Mensen vragen me wat ik nu ga doen. Wel, ik weet het niet. Ik heb mijn carrière niet bewust uitgestippeld, het is op mij afgekomen en ik heb de flow gevolgd. Ik noem dat mijn zeven levens. En in elk leven heb ik mij verschrikkelijk goed geamuseerd. Af en toe ben ik ook op mijn bakkes gegaan, waar ik conclusies uit getrokken heb. Op elk moment van al die dingen, om het even waar het was, telkens zijn er momenten geweest die ik niet zal vergeten. Ik kan me echt gelukkig prijzen dat ik dat leven heb kunnen leiden. Dat beroep is een ziekte. Als je het in jou hebt, dan gaat het nooit meer weg. En het leert je dromen. Ik citeer graag de Portugese dichter Fernando Pessoa: we zijn slechts wat we dromen want de rest is de realiteit en behoort dus iedereen toe.

Can I see the boss?
In 1970 studeerde Luc De Leersnyder af aan de Rijksuniversiteit te Gent als Doctor in de Rechten. Daarna ging het als volgt:
1970-1972: assistant brandmanager Procter & Gamble Benelux.
1973-1974: account executive Doyle Dane Bernbach Brussel.
1975-1976: account director Doyle Dane Bernbach Parijs.
1976-1982: head of client services/directeur-generaal Young & Rubicam Brussel.
1982-1984: directeur-generaal Young & Rubicam Sydney.
1984-1985: directeur-generaal Young & Rubicam Parijs.
1986-1991: regionaal verantwoordelijke Young & Rubicam Zuid Europa en België.
1991-1994: regionaal verantwoordelijke Young & Rubicam Noord en Zuid Europa.
1994-1996: directeur-generaal Vlaamse Televisie Maatschappij.
1997-2001: voorzitter Publicis Brussel.
2002-2005: non executive chairman Publicis Groupe België.
2006 -2012: ceo Associatie Communication Companies.

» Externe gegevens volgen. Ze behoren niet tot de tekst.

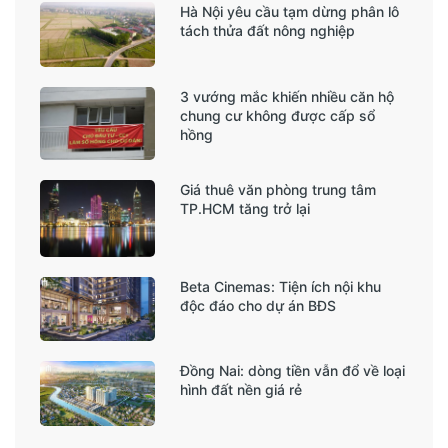
Hà Nội yêu cầu tạm dừng phân lô
tách thửa đất nông nghiệp
3 vướng mắc khiến nhiều căn hộ
chung cư không được cấp sổ
hồng
Giá thuê văn phòng trung tâm
TP.HCM tăng trở lại
Beta Cinemas: Tiện ích nội khu
độc đáo cho dự án BĐS
Đồng Nai: dòng tiền vẫn đổ về loại
hình đất nền giá rẻ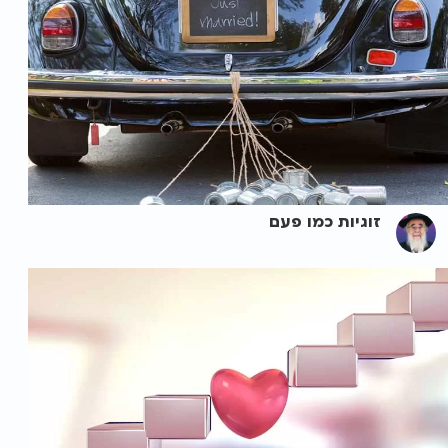
זוגיות כמו פעם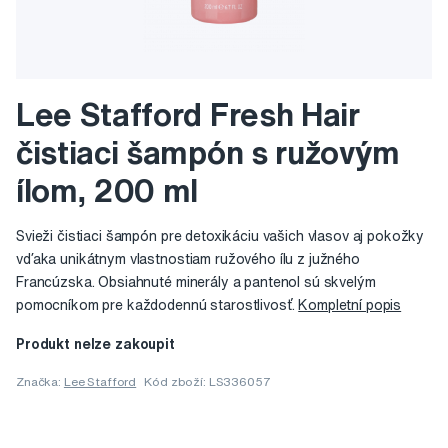
Lee Stafford Fresh Hair
čistiaci šampón s ružovým
ílom, 200 ml
Svieži čistiaci šampón pre detoxikáciu vašich vlasov aj pokožky
vďaka unikátnym vlastnostiam ružového ílu z južného
Francúzska. Obsiahnuté minerály a pantenol sú skvelým
pomocníkom pre každodennú starostlivosť.
Kompletní popis
Produkt nelze zakoupit
Značka:
Lee Stafford
Kód zboží: LS336057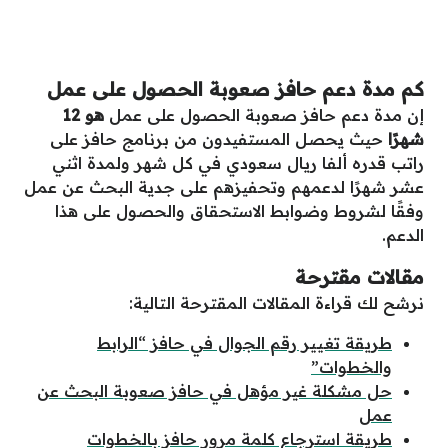
كم مدة دعم حافز صعوبة الحصول على عمل
إن مدة دعم حافز صعوبة الحصول على عمل
هو 12
شهرًا
حيث يحصل المستفيدون من برنامج حافز على
راتب قدره ألفا ريال سعودي في كل شهر ولمدة اثني
عشر شهرًا لدعمهم وتحفيزهم على جدية البحث عن عمل
وفقًا لشروط وضوابط الاستحقاق والحصول على هذا
الدعم.
مقالات مقترحة
نرشح لك قراءة المقالات المقترحة التالية:
طريقة تغيير رقم الجوال في حافز “الرابط
والخطوات”
حل مشكلة غير مؤهل في حافز صعوبة البحث عن
عمل
طريقة استرجاع كلمة مرور حافز بالخطوات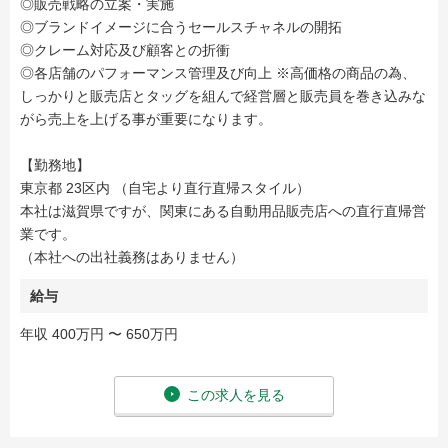
◎販売戦略の立案・実施
◎ブランドイメージに合うセールスチャネルの開拓
◎クレーム対応及び顧客との折衝
◎各店舗のパフォーマンス管理及び向上 ※高価格の商品の為、
しっかりと販売店とタッグを組んで経営層と販売員を巻き込みな
がら売上を上げる事が重要になります。
【勤務地】
東京都 23区内 （自宅より直行直帰スタイル）
本社は滋賀県ですが、関東にある自動用品販売店への直行直帰営
業です。
（本社への出社義務はありません）
給与
年収 400万円 〜 650万円
この求人を見る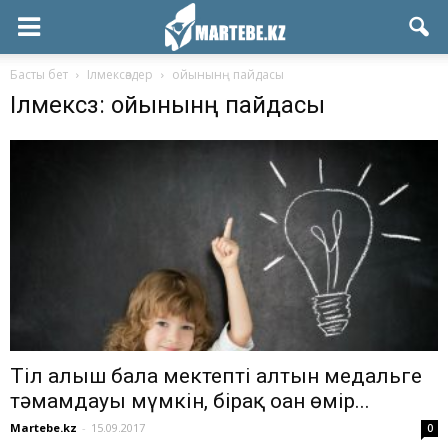
Басты бет
Ілмексөздер
ойынынң пайдасы
Ілмексөз: ойынынң пайдасы
Тіл алғыш бала мектепті алтын медальге
тәмамдауы мүмкін, бірақ оған өмір...
Martebe.kz
-
15.09.2017
0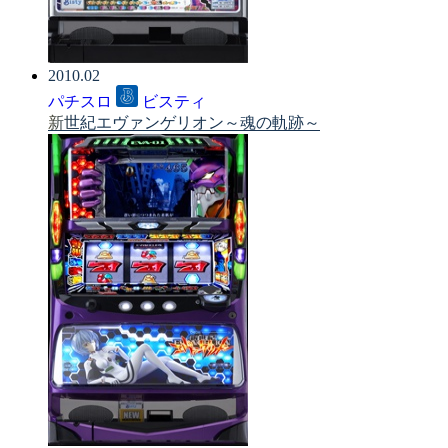
2010.02
パチスロ
ビスティ
新世紀エヴァンゲリオン～魂の軌跡～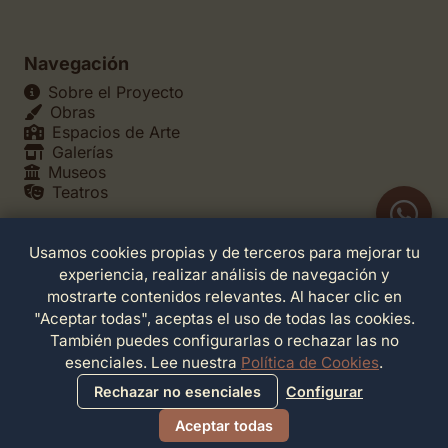
Navegación
Sobre el Proyecto
Obras
Espacios de Arte
Galerías
Museos
Teatros
Usamos cookies propias y de terceros para mejorar tu
Legales
experiencia, realizar análisis de navegación y
Política de Privacidad
mostrarte contenidos relevantes. Al hacer clic en
Política de Cookies
"Aceptar todas", aceptas el uso de todas las cookies.
Configuración de Cookies
También puedes configurarlas o rechazar las no
Términos de Servicio
esenciales. Lee nuestra
Política de Cookies
.
Contacto
Rechazar no esenciales
Configurar
Aceptar todas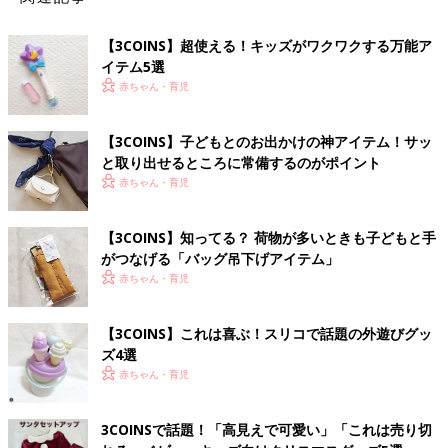
【3COINS】超使える！キッズがワクワクする万能ア
イテム5選
赤ちゃん・育児
【3COINS】子どもとのお出かけの神アイテム！サッ
と取り出せるところに常備するのがポイント
赤ちゃん・育児
【3COINS】知ってる？ 荷物が多いときも子どもと手
がつなげる「バッグ吊下げアイテム」
赤ちゃん・育児
【3COINS】これは喜ぶ！スリコで話題の外遊びグッ
ズ4選
赤ちゃん・育児
3COINSで話題！「高見えで可愛い」「これは売り切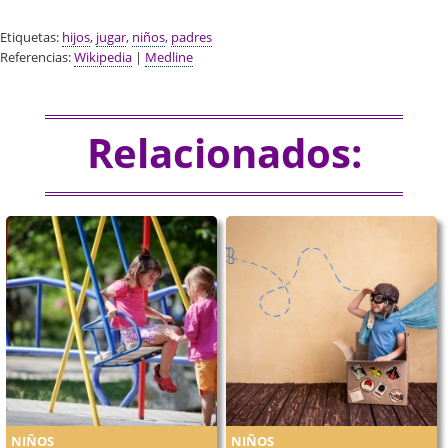
Etiquetas:
hijos
,
jugar
,
niños
,
padres
Referencias:
Wikipedia
|
Medline
Relacionados:
NIÑOS
NIÑOS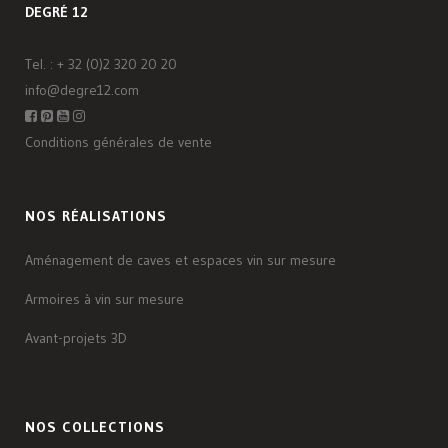
DEGRÉ 12
Tel. :
+ 32 (0)2 320 20 20
info@degre12.com
Conditions générales de vente
NOS RÉALISATIONS
Aménagement de caves et espaces vin sur mesure
Armoires à vin sur mesure
Avant-projets 3D
NOS COLLECTIONS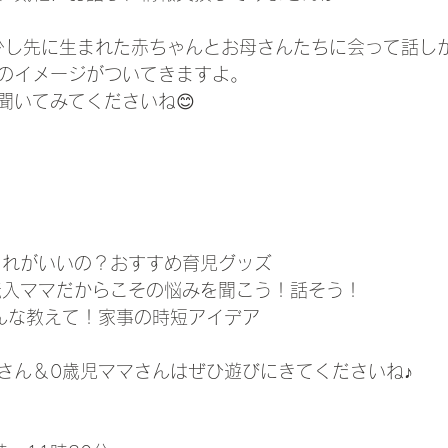
少し先に生まれた赤ちゃんとお母さんたちに会って話し
のイメージがついてきますよ。
聞いてみてくださいね😊
） どれがいいの？おすすめ育児グッズ 
） 転入ママだからこその悩みを聞こう！話そう！ 
 みんな教えて！家事の時短アイデア
さん＆0歳児ママさんはぜひ遊びにきてくださいね♪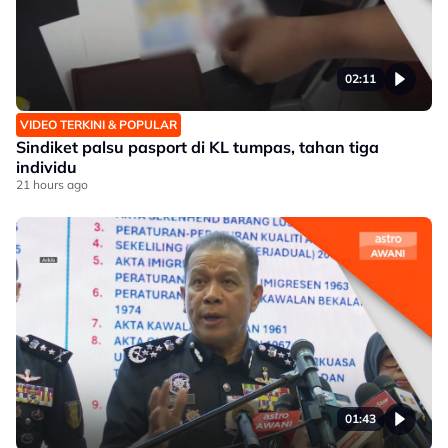
02:11
VIDEO TERKINI & POPULAR
Sindiket palsu pasport di KL tumpas, tahan tiga
individu
21 hours ago
01:43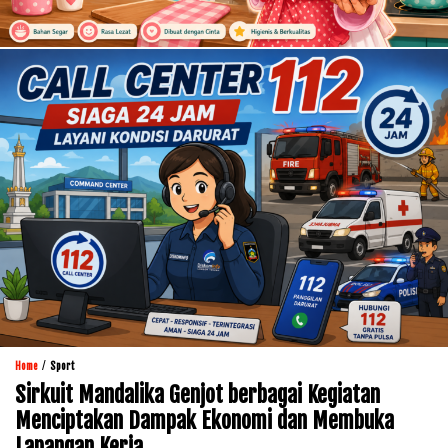
/
Home
Sport
Sirkuit Mandalika Genjot berbagai Kegiatan
Menciptakan Dampak Ekonomi dan Membuka
Lapangan Kerja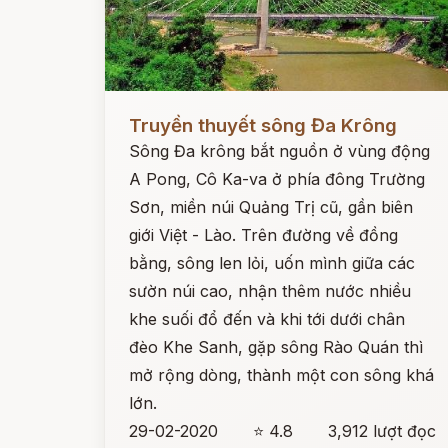
Đọc ngay
Truyền thuyết sông Đa Krông
Sông Đa krông bắt nguồn ở vùng động
A Pong, Cô Ka-va ở phía đông Trường
Sơn, miền núi Quảng Trị cũ, gần biên
giới Việt - Lào. Trên đường về đồng
bằng, sông len lỏi, uốn mình giữa các
sườn núi cao, nhận thêm nước nhiều
khe suối đổ đến và khi tới dưới chân
đèo Khe Sanh, gặp sông Rào Quán thì
mở rộng dòng, thành một con sông khá
lớn.
29-02-2020
⭐ 4.8
3,912 lượt đọc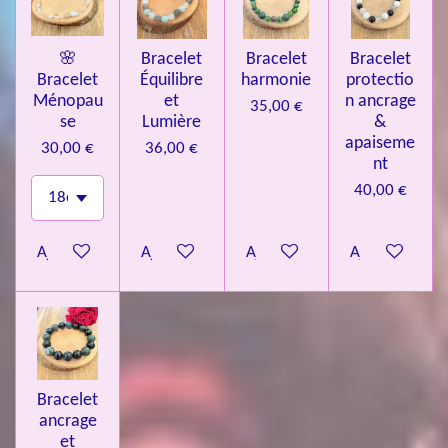
🌸
Bracelet
Bracelet
Bracelet
Bracelet
Équilibre
harmonie
protectio
Ménopau
et
n ancrage
35,00 €
se
Lumière
&
apaiseme
30,00 €
36,00 €
nt
40,00 €
Ajouter au panier
Ajouter au panier
Ajouter au panier
Ajouter au pa
Bracelet
ancrage
et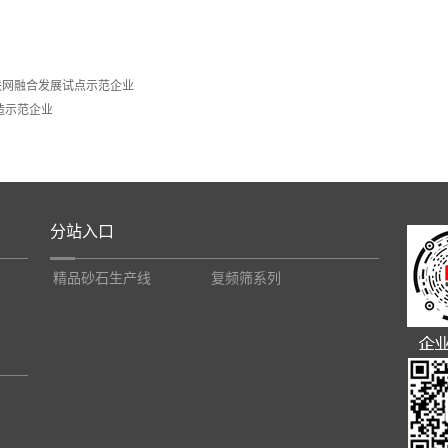
联网融合发展试点示范企业
造示范企业
分站入口
精品砂石生产线
复频筛系列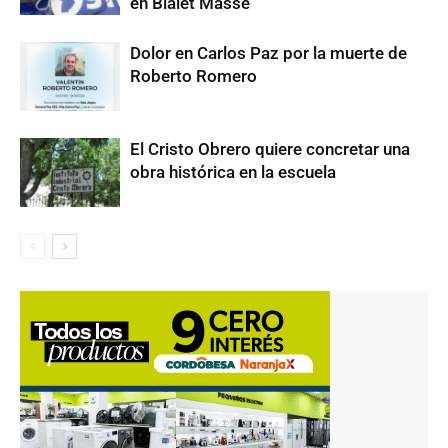
en Bialet Massé
Dolor en Carlos Paz por la muerte de
Roberto Romero
El Cristo Obrero quiere concretar una
obra histórica en la escuela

Interessant zijn ook de tussen perioden, bijvoorbeeld in 1974-75, toen Luc De Leersnyder DDB Brussel had verlaten om in de USA de coördinatie te gaan doen van Polaroid. "Dat is falikant afgelopen," vertelt hij daarover. "In New York kwam ik tot de vaststelling dat ik eigenlijk niet meer dan een traveling sales was voor Polaroid. Dat kwam niet overeen met wat ik wou en ik werd ontslagen. Zoals ik dat toen in de films had gezien, vroeg ik: ‘Can I see the boss?’ Vijf minuten later stond ik in het bureau van Bill Bernbach. Ik heb hem uitgelegd wat er verkeerd was gelopen, met name omdat Polaroid in de States en in Europa en totaal verschillende strategie nodig hadden aangezien het merk er een totaal andere positie had. Hij vond dat interessant en vroeg me of ik terug ging naar DDB in Brussel. Ik zei nee, want ik had daar ontslag genomen en André Lequime had al mijn plaats ingenomen. Toen hij hoorde dat ik nog niet wist wat ik zou doen, zie hij: ‘don’t move’. Terug thuis in Brussel lag er een telegram voor mij dat ik Bernard Brochand moest contacteren van DDB Parijs. Ik ben naar Parijs gegaan en daar heeft Brochand (nu burgemeester van Cannes) me aangeworven als chef de groupe. Ik wist niet eens wat dat was (gniffel). Ik heb daar twee jaar gewerkt voor merken zoals Jacques Fabre, Mir, Bel, Skansen, enz. Dat waren toen de gloriejaren van DDB in Parijs met Godard als creatief directeur. Briljante creatie, het beste uit Frankrijk, ongelooflijk."

En over zijn periode bij VTM: "Het was het zeer leuk samenwerken met Guido, Mike en Piet Antierens. Ik besefte toen dat een tv-station runnen eigenlijk dezelfde business was als een reclamebureau runnen. Het enige verschil is dat je bij een zender elke dag twee briefjes krijgt: één waarop er staat hoeveel kijkers er zijn en een ander waarop er staat hoeveel je nog in portefeuille hebt. En ze zijn nooit alletwee goed (lacht). Ofwel zijn je kijkcijfers goed en verdien je weinig geld, ofwel zijn de inkomsten goed maar de kijkcijfers niet. En dat is dagelijks zo. Als je dat te serieus neemt, dan word je zot. Toen kwam de interessante periode met de komst van SBS en hebben wij Ka2 opgestart. Maar onze aandeelhouders die gewoon waren om elk jaar royaal dividenten te ontvangen, waar VTM ook voor was opgestart, begrepen niet dat ze dat geld nu moesten investeren in de zender. Ik ben in conflict geraakt met de Raad van Bestuur want ik wou de zender niet afbouwen en ben toen moeten opstappen. Dat heeft dan een tijd geduurd met een aantal directeurs tot Christian Van Thillo samen met Roularta alle aandelen van de anderen heeft overgenomen en het bedrijf klaargemaakt voor de toekomst."